The right way to secure the load

We assume that this load comprised oil-coated steel pipes. We want to examine how to secure the load on the basis of friction and on the basis of direct lashings.

Securing on the basis of friction

Rectangular cross-section dunnage such as the dunnage we saw on the loading bed must be used. All the layers must be separated from each other in such a way that the bundles of pipes can be picked up by cranes or forklift trucks without difficulty. In other words, the rectangular dunnage must be thick enough, and a sufficient quantity or sufficiently thick dunnage must be used to ensure that the dunnage in the bottom layers is also able to bear the load of the top layers.
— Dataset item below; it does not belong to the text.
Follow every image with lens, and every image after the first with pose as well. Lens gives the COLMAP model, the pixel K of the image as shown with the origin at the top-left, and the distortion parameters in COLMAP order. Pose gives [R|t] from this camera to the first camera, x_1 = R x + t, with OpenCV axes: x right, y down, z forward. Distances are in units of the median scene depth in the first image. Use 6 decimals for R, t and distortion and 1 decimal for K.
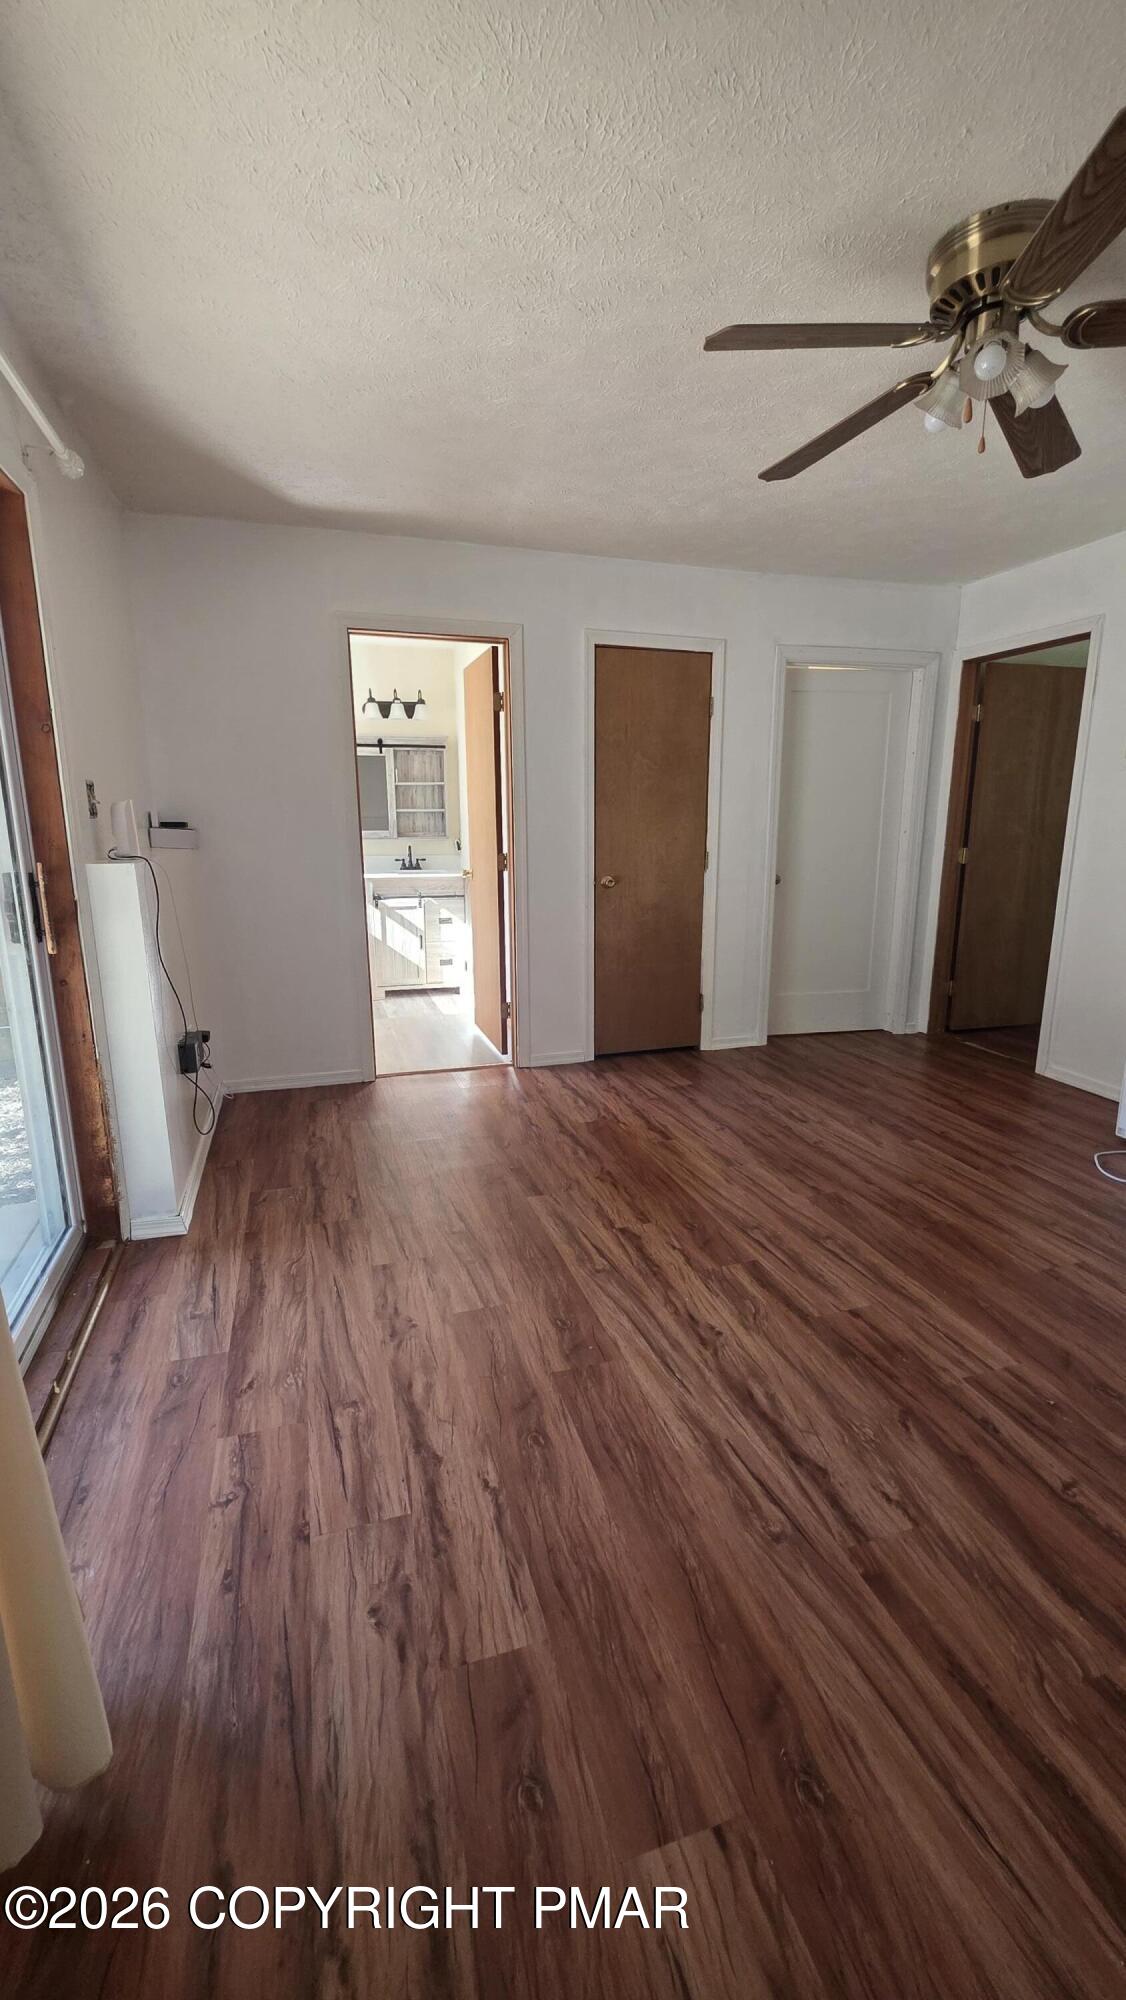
lens RADIAL K [[831.7, 0, 560.6], [0, 831.7, 1002.9], [0, 0, 1]] dist [0.003272, 0.000145]
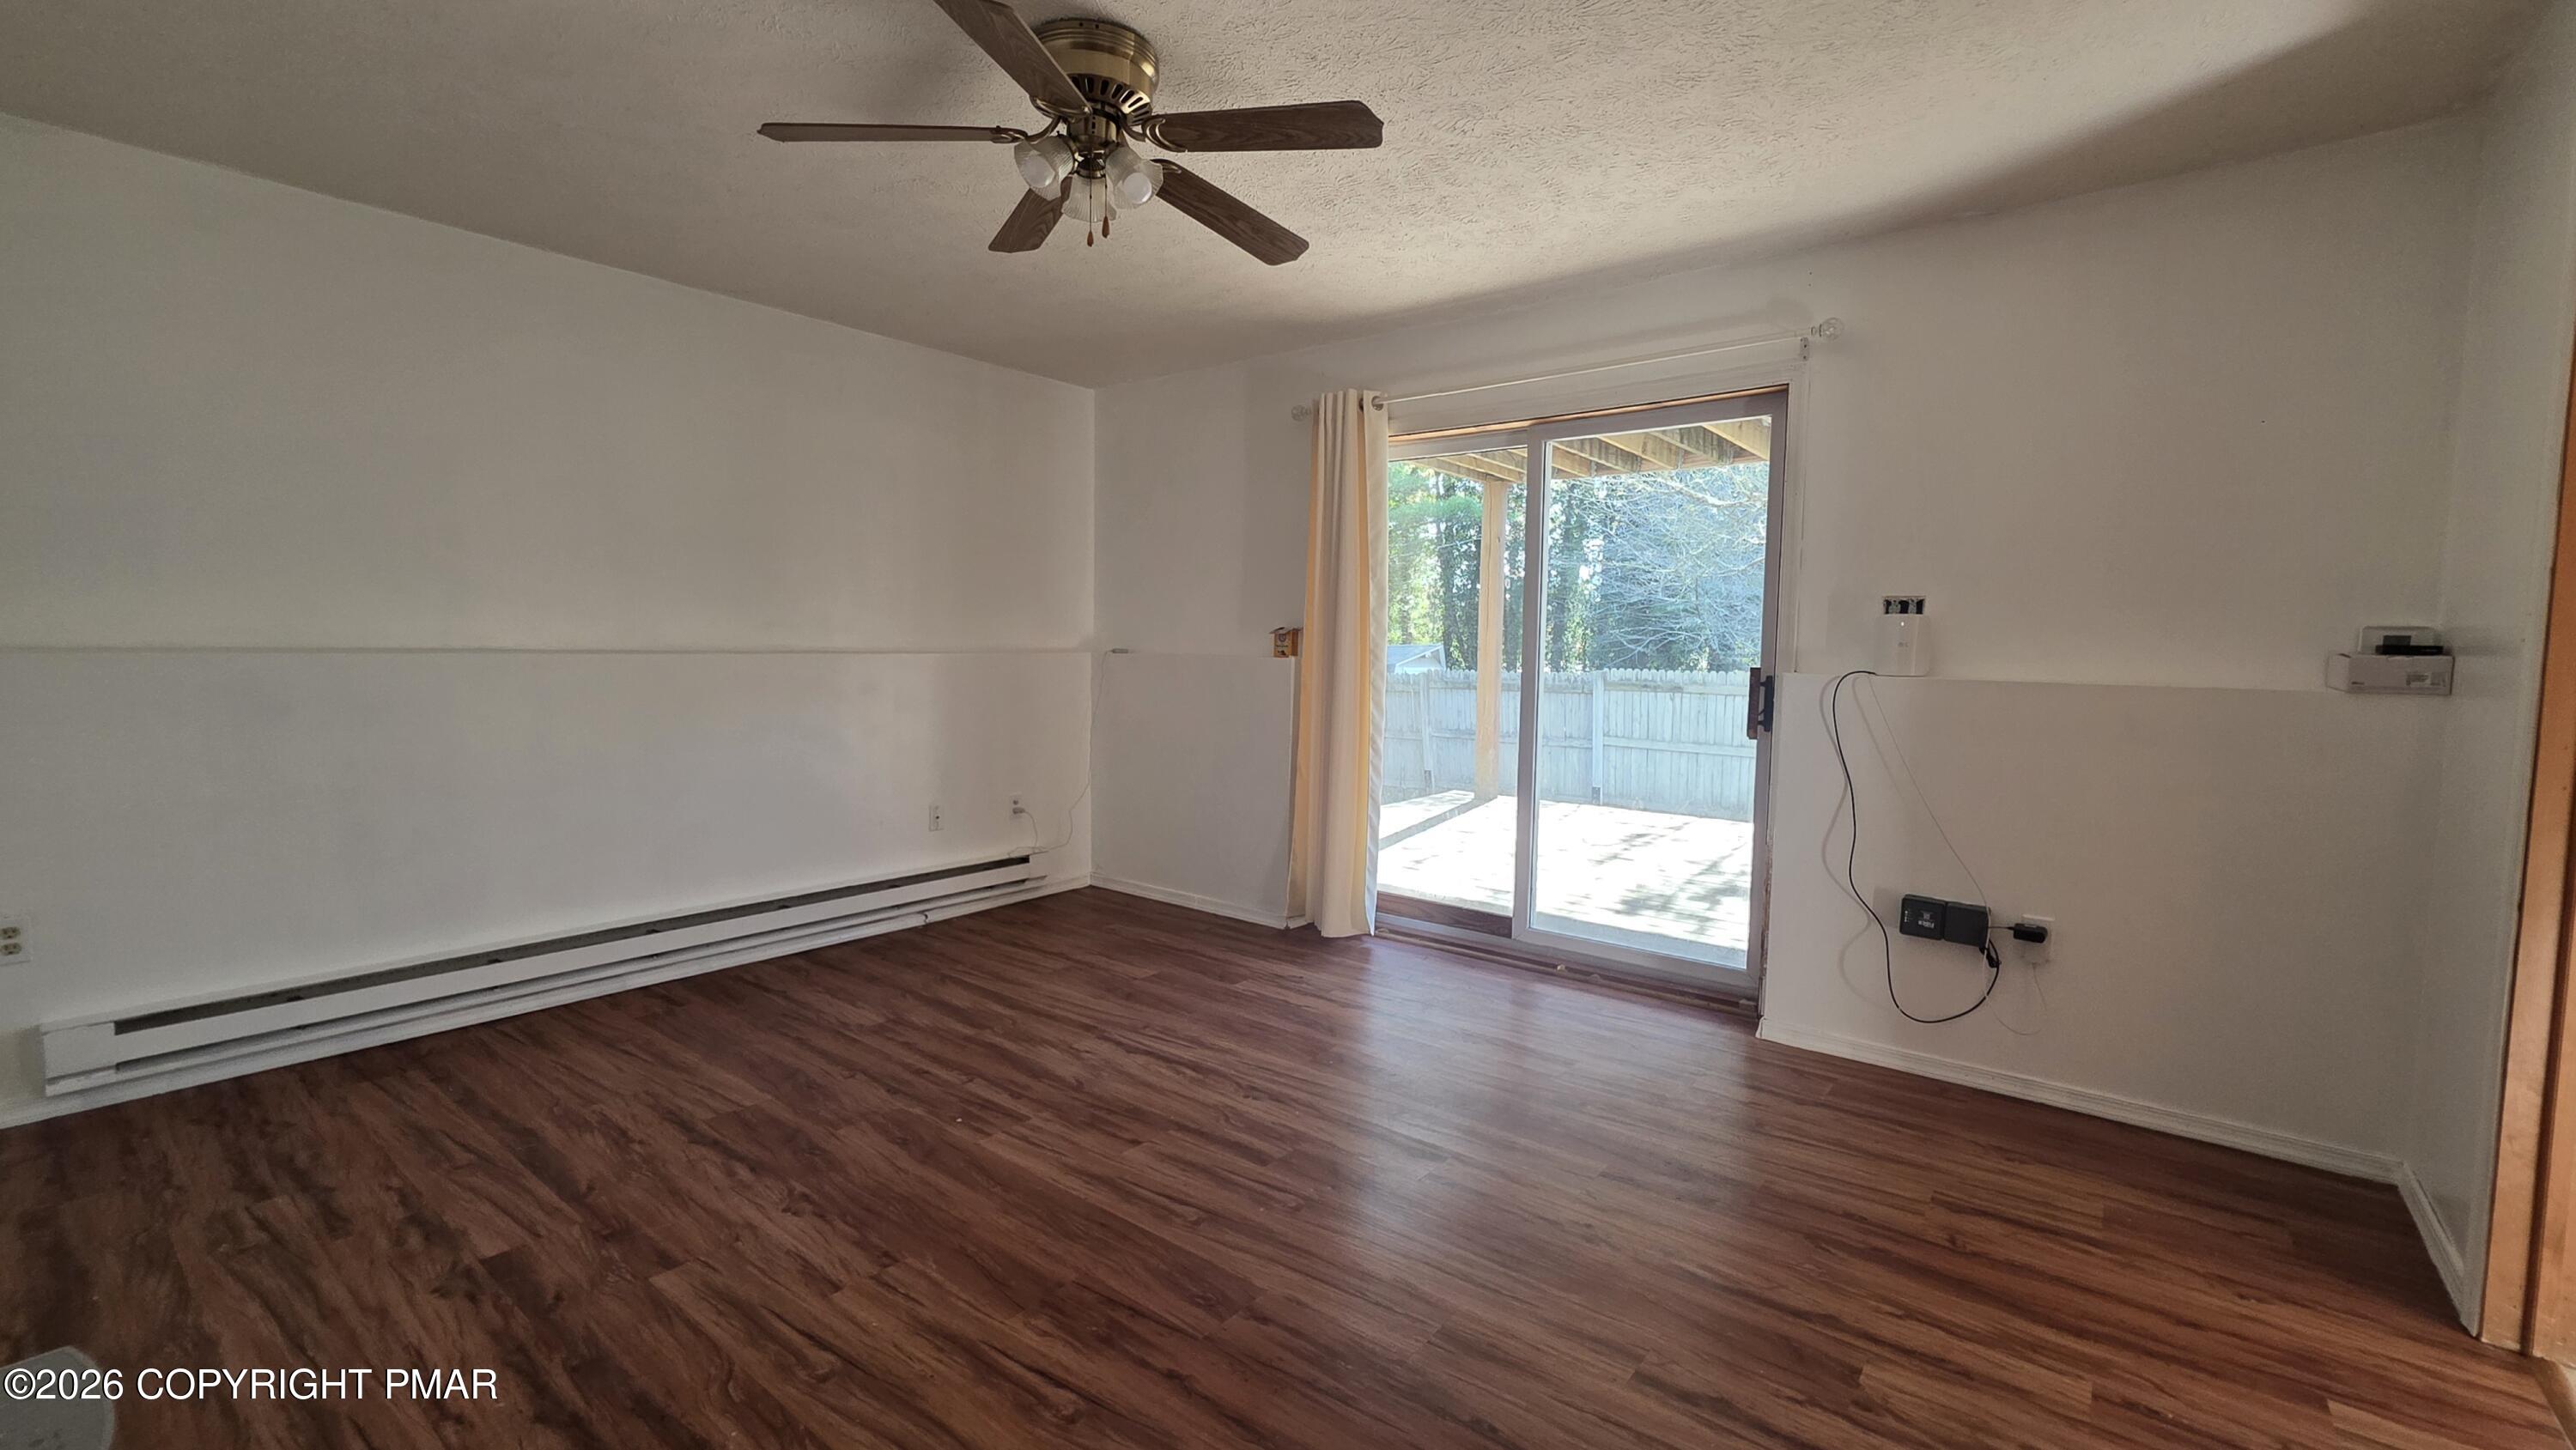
lens RADIAL K [[1071.1, 0, 1289.8], [0, 1071.1, 717.9], [0, 0, 1]] dist [0.003272, 0.000145]
pose [[-0.823211, 0.031584, -0.566857, 0.813102], [-0.136690, 0.958055, 0.251887, -0.373838], [0.551035, 0.284840, -0.784364, 1.766967]]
The top and bottom of all the rectangular dunnage must be covered with anti-slip mats. Ideally, these should be glued or secured in some other way. If the anti-slip material has been tested by the trade association or other body, it must be capable of delivering the certified level of friction when contaminated with oil. We can therefore assume a coefficient of friction μ of 0.5 or even 0.6, even in the case of oil-coated pipes. If we take a coefficient of friction μ of 0.6, additional securing measures would have to deliver a securing force of 4,700 daN. If we return to our 10 tie-down lashings, each delivering 1000 daN of pre-tensioning force that is acting vertically, this provides a total of 6000 daN of securing force. In other words, under these particular circumstances, it would be possible to secure this load by friction even if the pipes were coated in oil. The only uncertainty in using tie-down lashings to secure the load is the internal friction within the bundles of pipes. As we can see clearly from Figure 5, the load has slipped against itself, which means that we would prefer direct securing of this load.

Direct securing

Preparations for direct securing are identical to those for friction securing. Again, rectangular cross-section dunnage is covered with anti-slip material, which should preferably be glued. The bundles of pipes are loaded as a tight fit against each other, and are secured to the sides with two loop lashings from each side. jThese four loop lashings provide a sufficient minimum securing force to secure the load to the rear by means of friction. Securing the load to the front requires considerably more effort. Because there is a risk that the bundles of pipes will slip internally, each layer of bundles must be "covered" by 3 or even 4 pieces of squared lumber. These pieces of squared lumber allow loop lashings to be placed appropriately. Depending on the lengths of the packages, it is possible to make sure that each layer is loaded slightly further back (approx. 10 cm) to ensure that the stacked squared lumber finds purchase. If insufficient squared lumber is available to cover the end faces of the bundles of pipes, it would also be possible to secure the loads using pallets through which two pieces of squared lumber had been passed. Two loop lashings could be used to secure three pallets placed vertically next to each other and through which two pieces of squared lumber had been passed across the entire width of the vehicle. This would cover two layers of pipe bundles. The same procedure is then used in the next layers. If it is also possible to load the bundles behind each other, this reduces and simplifies the work involved.



Your load securing columnists as always wish you a safe journey!